Thanks to Annabelle Carell, Ryan Cotterell, Jason Eisner, Matthew Francis-Landau, and Chu-Cheng Lin for their proof-reading and suggestions!

Interested in follow-up reading?

We used this realization that equal denominators matter in our NAACL 2018 paper “Are All Languages Equally Hard to Language-Model?”, to compare language models across different languages even — you should find the idea there fairly obvious after reading this post.

If you are more curious, in our AAAI 2019 paper “Spell Once, Summon Anywhere: A Two-Level Open-Vocabulary Language Model”, we took this a step farther and compared a likelihood-based metric not only across subword unit segmentations, but even across tokenization — if that tokenization is reversible! If it is, i.e., if ever tokenized string corresponds to exactly one untokenized string, then any distribution (i.e., any language model) we obtain over the tokenized text implies one over the untokenized text — they have the same support and that's all we needed.



  1. In fact, there are infinitely many sentences that all should receive positive probability. However, because the infinitely large set of all sentences is still countable, it should not be hard to think of a distribution that can cover these. If you have trouble believing that, consider the Poisson distribution or the geometric distribution that also assigns positive probability to the countably infinite set of positive integers.

  2. We need an \(\mathrm{EOS}\) symbol to make sure we obtain the probability of the string as an entire string and not just as a prefix of some longer string. This will be more obvious in the next section.

  3. This “guessing game” is known as the Shannon Game and is in fact one of the origins of all this theory! Check out the original paper from 1950.

  4. Of course, this means that if your open-vocab character-level model still beats a closed-vocab word-level model on this metric, you know that it really is better. In practice, however, that is really hard to achieve — a closed vocabulary usually gives you a very pronounced advantage in these scores that is hard to overcome with just better models.

  5. And even if it weren’t, building a character-level model over the thousands of CJK characters sounds like an equally wasteful task. It’s turtles all the way down… to bytes? Bits?

  6. It is true that your segmentation tool will give you one segmentation, but that's also not the entire truth: even if the segmentation tool gives you \(\texttt{rain@@ ing}\) as the canonical segmentation of \(\texttt{raining}\), had the RNN over these units produced \(\texttt{rain@@ i@@ n@@ g}\) (and all these things are necessarily in its vocabulary!), we would have just as happily taken it.
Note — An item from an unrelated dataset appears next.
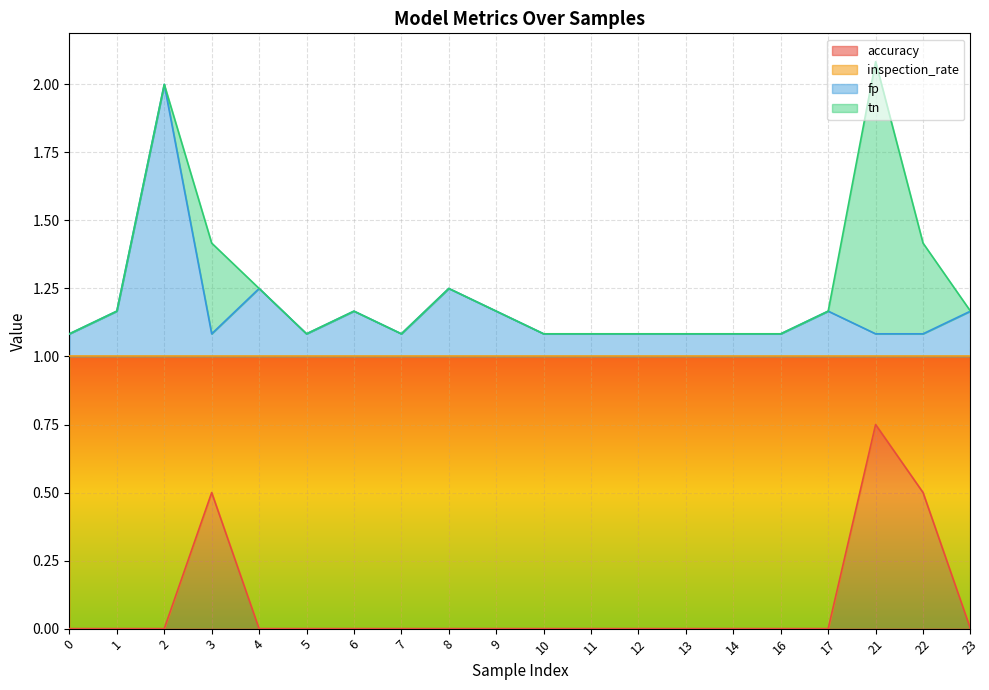

The fp series shows 1.1 at 14. True or false?

True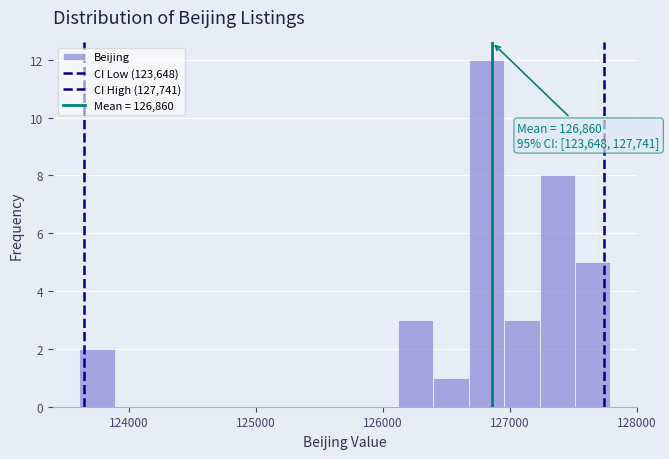

Read against the x-axis, roughly where is the centre of the tallest bar?

126800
So, the issue is that \(p(\texttt{raining})\) is not just \(\texttt{rain@@ ing}\), but the sum of all probabilities for segmented strings that are consistent with this string (a set way too large to enumerate)! Is that an issue in practice? Most likely not. We found that in our experiments for this paper the difference was neglegible. Still, make claims of a BPE model being worse in likelihood with some caution, lest you forget these other segmentations!